Antwoorden op schriftelijke vragen over mensen in armoede en schulden
Naar aanleiding van een aantal positieve berichten in de media over een nieuwe methodiek gericht op mensen in armoede en schulden, namelijk Mobility Mentoring, heeft de fractie van het CDA Maassluis op 21 maart 2017 vragen gesteld over dit onderwerp.
Onderstaand vindt u de vragen en de antwoorden van het College:
1. Is het College bekend met de Amerikaanse methode Mobility Mentoring?
Ja, deze methode is bekend bij het college.
2. Verschillende Nederlandse gemeenten hebben inmiddels aangegeven er meer over te willen weten of hebben al plannen om met een project te starten. Gezien de positieve evaluaties denkt het CDA Maassluis dat deze manier van werken ook een positief verschil kan maken in hoe Maassluis omgaat met armoede- en schuldenproblematiek. Hoe kijkt het College hier tegenaan?

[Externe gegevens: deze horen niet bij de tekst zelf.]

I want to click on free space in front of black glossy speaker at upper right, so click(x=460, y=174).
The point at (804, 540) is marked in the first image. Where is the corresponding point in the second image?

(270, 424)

Mobility Mentoring gaat ondermeer uit van de Schaarste theorie van Mullainathan en Shafir. Elementen daarvan treffen we al aan in ons Activiteitenplan Armoedebestrijding MVS 2016-2019 en het Activiteitenplan Schuldhulpverlening MVS 2016-2019. In het Activiteitenplan Armoedebestrijding is de keuze om ervaringsdeskundigen in te zetten als volgt verwoord: 'Binnen het vernieuwde armoedebeleid sturen we zoveel mogelijk op de eigen verantwoordelijkheid en zelfredzaamheid. Maar die twee gaan niet altijd samen met armoede. Wie in armoede leeft, is meer bezig met de vraag over hoe hij de dag door komt, dan met plannen maken voor oplossingen in de toekomst. De oplossing is meer ruimte te creëren om een gedragsverandering teweeg te brengen. Door meer ruimte (mentale capaciteit) krijgen mensen meer lucht. Ze voeden beter hun kinderen op, zorgen ze dat de ziektekosten worden betaald, zijn een productievere werknemer. Dit kan niet iedereen zelf voor elkaar krijgen. Het is dan nodig dat iemand helpt of het overneemt. We willen zoveel mogelijk dat mensen zelfredzaam zijn, maar als dat niet lukt, dan is (tijdelijke) ondersteuning noodzakelijk.'
3. Is het College net als verschillende andere gemeenten in Nederland bereid om te kijken of deze nieuwe aanpak in ons armoede- en schuldenbeleid kan worden geïntegreerd? Zo ja, dan vragen wij om een toelichting hoe u dit wilt aanpakken en uitwerken.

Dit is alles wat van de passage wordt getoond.